Barbara Pym (1913-1980)

When, in 1977, The (London) Times Literary Supplement asked noted critics to name the most underrated author of the past 75 years, the only person chosen twice was Barbara Pym. She had started writing in 1936 but found no publisher until 1950, and after attracting critical praise but few buyers for six novels from 1950 to 1961, had been rejected by publishers and forgotten by the public. Her favorite subject—middle-aged spinsters dealing with unrequited love and the small indignities of life in church-centered communities—was hardly attractive to Beats, Postmodernists, or Post-Colonialists.

Yet these very amusing comedies of manners are screens that hide serious questions as absorbing in our time as in hers. Pym has been compared to Jane Austen, and indeed, behind their slyly straight-faced narrative personas, both of them are deeply concerned with snobbery, social power and manipulation, self-deception, and the difficulties of being a woman in their societies. But whereas Austen’s young heroines find love and happiness in the end, Pym’s protagonists know better than to expect that much.

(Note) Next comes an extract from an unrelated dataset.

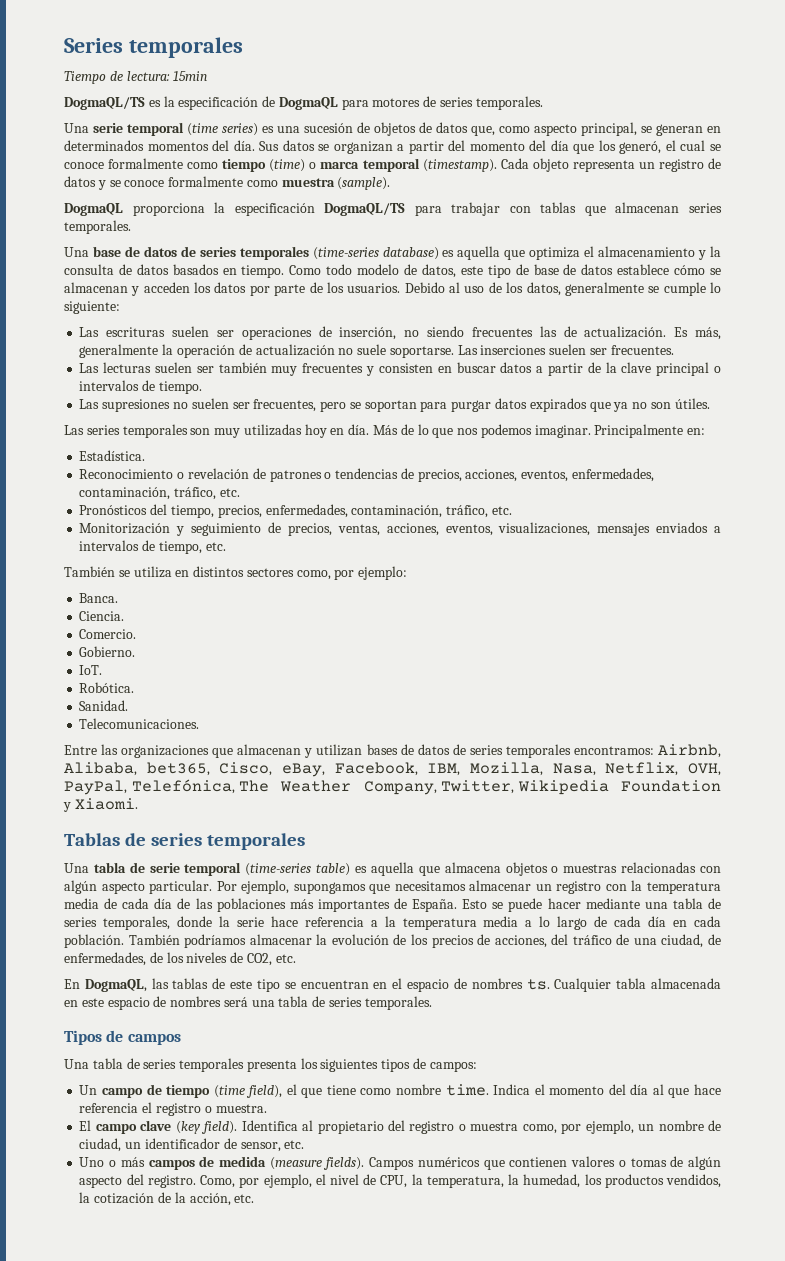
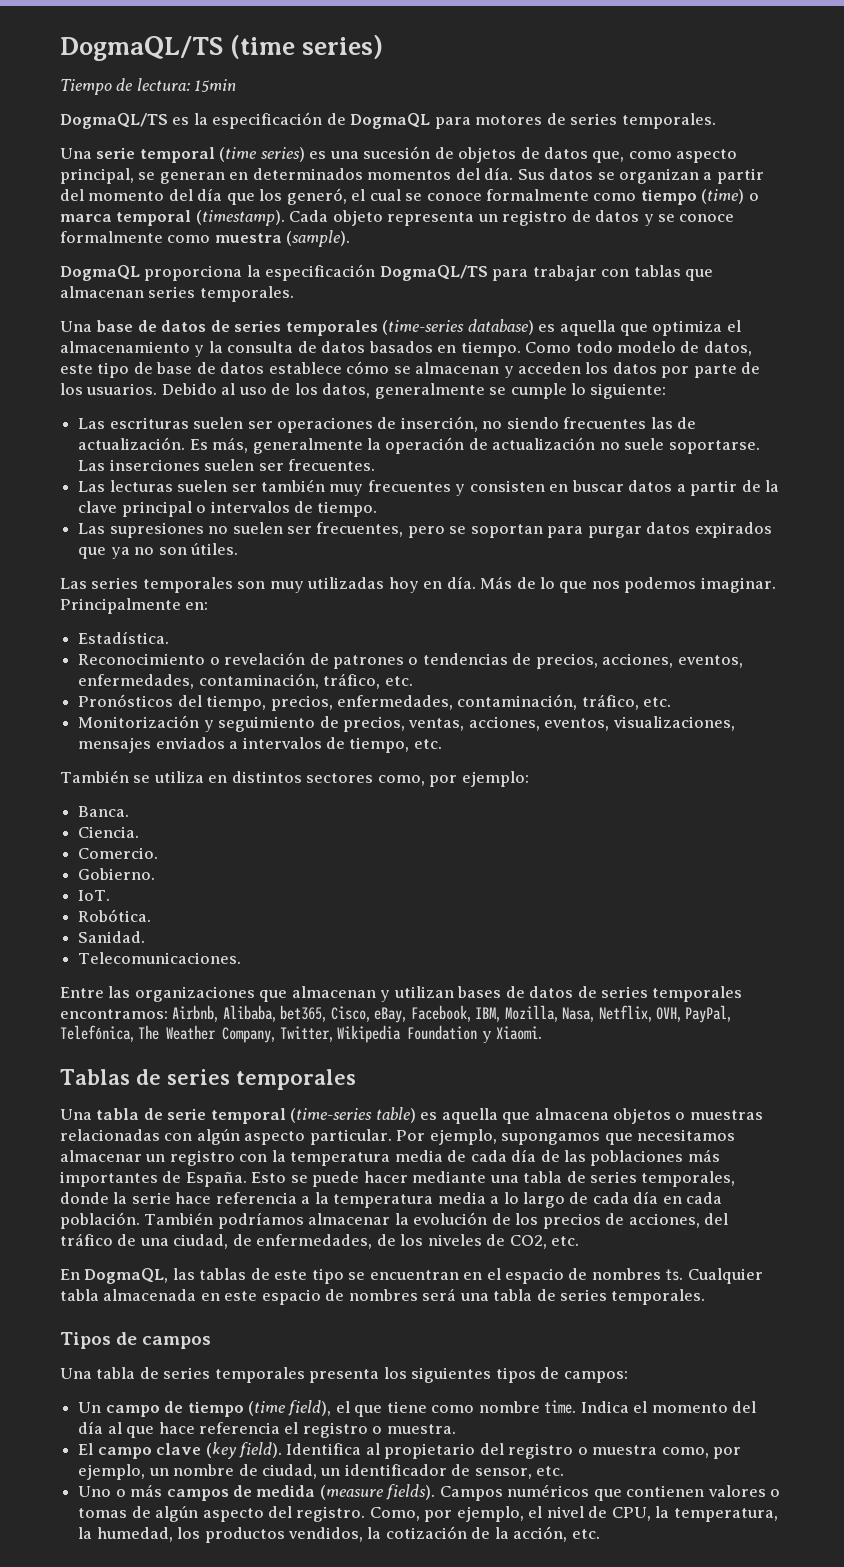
[64,37,243,58] Series temporales -> [60,35,384,61] DogmaQL/TS (time series)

Any of Pym’s books will provide a delightful read. The second one she wrote, Crampton Hodnet, though focusing on women, includes what must be one of the earliest versions of the campus story about a middle-aged, married professor and an adoring student. It’s very funny, and rings deeply true. Another of my favorites, Jane and Prudence, gives us Prudence, a beautiful woman getting past marriageable age who has enjoyed many unhappy love-affairs, and Jane, a happily married woman, who is nevertheless a misplaced person. Her husband is a clergyman, and she tries to be a good clergyman’s wife and a good mother, but she’s a scholar of 17th Century poetry cut off from her true work, and she is both absurd and endearing as she gets on with daily life.

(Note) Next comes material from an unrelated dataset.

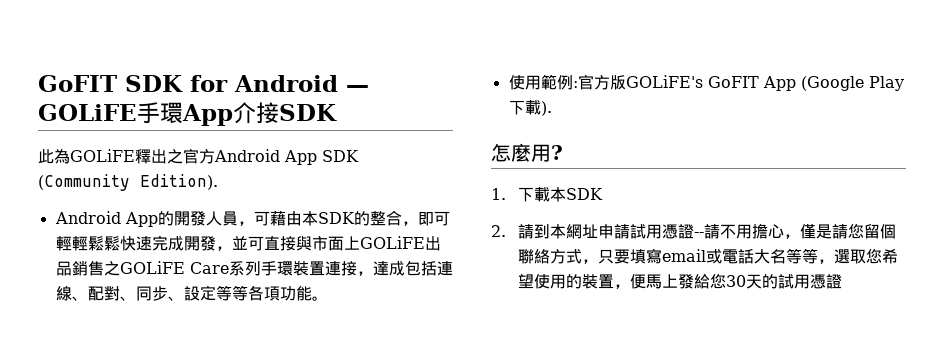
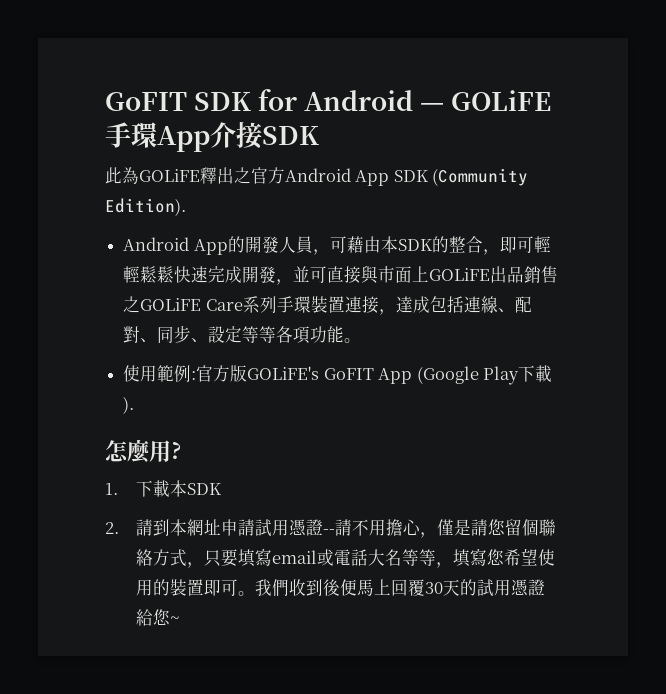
[833,249,866,264] 選取 -> [453,548,488,567] 填寫
[613,273,726,289] ，便馬上發給您 -> [204,579,426,596] 即可。我們收到後便馬上回覆
(842, 281) none -> [136,609,181,626] 給您~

Pym’s narratives are a tissue of ridicule—so continuous that it’s hard to extract short quotations to give a taste of her style. One will have to suffice

“He lives with his aunt,” Miss Trapnell explained. “His parents are dead, you see.”

“Oh?” Prudence was curious in spite of herself.

“He is an orphan,” interposed Miss Clothier by way of explanation

The Bellingham Public Library has a fine collection of Pym’s novels. Besides those I’ve named, Excellent Women is a good introduction.